Throughout the course, insights from Internal Family Systems (IFS) help illuminate how Enneagram patterns live inside the inner system how parts organize around safety, approval, control, belonging, and worth, and how awareness creates space for choice.


This approach does not replace the Enneagram. It does not turn the Enneagram into psychology.
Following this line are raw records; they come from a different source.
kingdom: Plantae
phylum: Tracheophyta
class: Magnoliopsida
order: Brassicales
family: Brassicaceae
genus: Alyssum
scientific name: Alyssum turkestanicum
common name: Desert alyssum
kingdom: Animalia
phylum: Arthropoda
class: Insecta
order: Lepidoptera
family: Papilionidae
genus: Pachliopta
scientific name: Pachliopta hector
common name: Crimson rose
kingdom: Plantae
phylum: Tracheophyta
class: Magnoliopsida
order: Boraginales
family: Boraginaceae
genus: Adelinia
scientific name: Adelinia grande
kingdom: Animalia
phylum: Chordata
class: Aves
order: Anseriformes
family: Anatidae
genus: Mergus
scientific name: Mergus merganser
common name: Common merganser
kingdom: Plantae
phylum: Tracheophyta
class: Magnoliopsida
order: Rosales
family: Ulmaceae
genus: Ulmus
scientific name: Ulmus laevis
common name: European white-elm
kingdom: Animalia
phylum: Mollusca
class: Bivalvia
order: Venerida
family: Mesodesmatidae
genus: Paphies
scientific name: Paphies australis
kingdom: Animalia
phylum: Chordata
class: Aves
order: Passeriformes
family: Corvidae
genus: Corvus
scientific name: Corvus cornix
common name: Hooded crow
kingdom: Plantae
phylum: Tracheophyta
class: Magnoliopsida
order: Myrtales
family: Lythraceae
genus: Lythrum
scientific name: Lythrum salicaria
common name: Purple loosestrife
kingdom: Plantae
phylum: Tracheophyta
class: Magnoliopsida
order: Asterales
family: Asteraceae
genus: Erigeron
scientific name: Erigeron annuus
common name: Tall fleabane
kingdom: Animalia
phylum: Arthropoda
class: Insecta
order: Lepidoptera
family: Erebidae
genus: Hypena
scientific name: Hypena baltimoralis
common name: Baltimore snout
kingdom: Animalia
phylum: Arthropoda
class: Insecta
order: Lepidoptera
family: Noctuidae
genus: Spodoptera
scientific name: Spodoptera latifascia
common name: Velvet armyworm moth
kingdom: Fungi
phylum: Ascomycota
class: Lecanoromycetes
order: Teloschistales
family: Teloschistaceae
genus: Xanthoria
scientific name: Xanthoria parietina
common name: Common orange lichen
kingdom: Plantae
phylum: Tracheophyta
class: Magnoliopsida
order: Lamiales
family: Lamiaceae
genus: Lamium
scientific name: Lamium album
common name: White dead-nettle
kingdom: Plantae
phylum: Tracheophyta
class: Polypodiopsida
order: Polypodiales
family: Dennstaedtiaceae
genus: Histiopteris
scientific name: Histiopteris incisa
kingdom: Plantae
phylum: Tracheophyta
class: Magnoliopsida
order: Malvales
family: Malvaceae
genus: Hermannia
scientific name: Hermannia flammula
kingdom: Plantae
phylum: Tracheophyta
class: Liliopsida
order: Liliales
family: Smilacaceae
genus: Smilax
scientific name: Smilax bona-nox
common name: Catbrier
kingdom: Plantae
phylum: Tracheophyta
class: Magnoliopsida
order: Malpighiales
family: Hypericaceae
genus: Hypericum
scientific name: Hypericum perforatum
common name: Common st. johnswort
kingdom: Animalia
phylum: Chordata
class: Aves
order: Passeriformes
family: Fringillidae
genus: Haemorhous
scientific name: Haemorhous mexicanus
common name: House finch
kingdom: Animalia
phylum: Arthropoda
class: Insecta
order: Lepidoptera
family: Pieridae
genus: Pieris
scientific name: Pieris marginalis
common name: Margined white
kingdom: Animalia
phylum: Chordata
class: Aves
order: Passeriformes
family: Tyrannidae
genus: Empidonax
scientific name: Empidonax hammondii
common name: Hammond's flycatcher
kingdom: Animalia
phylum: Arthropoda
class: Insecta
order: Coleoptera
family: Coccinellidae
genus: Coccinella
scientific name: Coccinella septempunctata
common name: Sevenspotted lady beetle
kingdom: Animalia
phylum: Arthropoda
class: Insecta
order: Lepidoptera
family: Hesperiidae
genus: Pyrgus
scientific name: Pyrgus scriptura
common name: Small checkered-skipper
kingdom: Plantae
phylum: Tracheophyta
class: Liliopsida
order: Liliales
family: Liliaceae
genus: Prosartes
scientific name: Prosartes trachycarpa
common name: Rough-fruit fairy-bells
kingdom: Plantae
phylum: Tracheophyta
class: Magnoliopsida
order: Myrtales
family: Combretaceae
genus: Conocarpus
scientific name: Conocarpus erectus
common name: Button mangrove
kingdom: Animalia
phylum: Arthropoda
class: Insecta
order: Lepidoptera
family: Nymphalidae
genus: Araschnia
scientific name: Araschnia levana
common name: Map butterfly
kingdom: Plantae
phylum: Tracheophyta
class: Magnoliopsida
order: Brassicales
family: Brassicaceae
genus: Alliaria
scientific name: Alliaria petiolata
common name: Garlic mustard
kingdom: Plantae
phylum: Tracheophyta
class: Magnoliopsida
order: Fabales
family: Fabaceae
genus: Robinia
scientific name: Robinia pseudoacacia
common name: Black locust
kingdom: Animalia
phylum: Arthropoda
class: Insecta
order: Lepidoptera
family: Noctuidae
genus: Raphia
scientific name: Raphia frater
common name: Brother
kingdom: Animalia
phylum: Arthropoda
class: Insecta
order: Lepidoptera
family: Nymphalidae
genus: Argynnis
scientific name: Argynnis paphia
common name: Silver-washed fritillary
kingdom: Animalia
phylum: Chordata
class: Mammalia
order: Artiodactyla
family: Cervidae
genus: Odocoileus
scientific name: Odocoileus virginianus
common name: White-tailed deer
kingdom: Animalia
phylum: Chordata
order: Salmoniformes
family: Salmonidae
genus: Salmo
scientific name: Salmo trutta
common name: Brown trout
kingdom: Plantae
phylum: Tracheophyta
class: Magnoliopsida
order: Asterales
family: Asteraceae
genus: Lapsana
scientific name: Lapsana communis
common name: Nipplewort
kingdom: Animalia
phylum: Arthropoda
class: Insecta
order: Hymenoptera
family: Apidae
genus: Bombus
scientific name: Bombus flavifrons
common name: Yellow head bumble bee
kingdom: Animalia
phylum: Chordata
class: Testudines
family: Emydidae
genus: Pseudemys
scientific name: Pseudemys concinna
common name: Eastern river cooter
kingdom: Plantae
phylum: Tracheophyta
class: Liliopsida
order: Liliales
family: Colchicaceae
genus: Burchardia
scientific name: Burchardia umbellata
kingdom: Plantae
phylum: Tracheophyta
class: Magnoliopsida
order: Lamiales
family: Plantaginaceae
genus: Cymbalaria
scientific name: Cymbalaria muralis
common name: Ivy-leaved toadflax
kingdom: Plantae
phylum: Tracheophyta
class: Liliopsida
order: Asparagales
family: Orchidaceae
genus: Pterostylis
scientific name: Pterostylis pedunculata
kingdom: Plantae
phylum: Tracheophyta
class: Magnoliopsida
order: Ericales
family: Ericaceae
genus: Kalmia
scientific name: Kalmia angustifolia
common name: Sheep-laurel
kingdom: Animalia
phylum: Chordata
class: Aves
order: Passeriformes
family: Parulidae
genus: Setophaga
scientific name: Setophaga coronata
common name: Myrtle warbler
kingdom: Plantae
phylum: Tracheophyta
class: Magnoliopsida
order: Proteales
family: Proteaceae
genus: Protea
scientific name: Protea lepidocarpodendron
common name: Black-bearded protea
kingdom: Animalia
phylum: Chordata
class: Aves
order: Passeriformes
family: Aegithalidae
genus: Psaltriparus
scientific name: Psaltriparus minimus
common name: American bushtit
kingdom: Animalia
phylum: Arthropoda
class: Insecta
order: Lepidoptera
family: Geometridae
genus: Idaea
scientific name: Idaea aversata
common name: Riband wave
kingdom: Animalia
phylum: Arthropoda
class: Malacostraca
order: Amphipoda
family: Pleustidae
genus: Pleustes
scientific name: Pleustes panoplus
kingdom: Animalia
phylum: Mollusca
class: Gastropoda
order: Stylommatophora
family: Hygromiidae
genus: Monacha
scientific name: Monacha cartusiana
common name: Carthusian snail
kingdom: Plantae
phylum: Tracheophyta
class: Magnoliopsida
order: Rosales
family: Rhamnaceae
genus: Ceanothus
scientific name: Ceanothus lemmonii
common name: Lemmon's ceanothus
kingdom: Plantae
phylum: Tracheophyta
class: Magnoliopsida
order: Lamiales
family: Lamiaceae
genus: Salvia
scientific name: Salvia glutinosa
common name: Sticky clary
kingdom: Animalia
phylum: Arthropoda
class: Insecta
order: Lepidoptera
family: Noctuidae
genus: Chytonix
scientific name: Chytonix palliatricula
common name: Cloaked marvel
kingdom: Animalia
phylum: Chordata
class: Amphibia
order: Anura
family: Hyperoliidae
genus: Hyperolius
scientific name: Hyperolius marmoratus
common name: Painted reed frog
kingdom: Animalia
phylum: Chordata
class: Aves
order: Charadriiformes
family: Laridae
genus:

It offers another lens for noticing what is already there.



Course Outline

Orientation Section — For Beginners

Module 0 — What Is the Enneagram?

Module 1 — Where the Enneagram Comes From

Module 2 — How the Enneagram Works

Module 3 — Enneagram and the Human System

Module 4 — The Nine Types at a Glance

Core Teaching Section — The Nine Enneagram Types

Module 5 — Type One: The Reformer

Module 6 — Type Two: The Helper

Module 7 — Type Three: The Achiever

Module 8 — Type Four: The Individualist

Module 9 — Type Five: The Investigator

Module 10 — Type Six: The Loyalist

Module 11 — Type Seven: The Enthusiast

Module 12 — Type Eight: The Challenger

Module 13 — Type Nine: The Peacemaker

How This Course Is Different

You won’t find:

  • Simplistic typing quizzes or surface-level descriptions

  • Enneagram language used to excuse behavior

  • Pressure to identify a type quickly or definitively

You will find:

  • Careful explanation of motivation beneath behavior

  • Space for uncertainty, reflection, and lived recognition

  • An emphasis on awareness, compassion, and responsibility


Each module includes historical context and optional reflective elements, encouraging slow, thoughtful engagement and helping the Enneagram function as a tool for insight rather than identity fixation.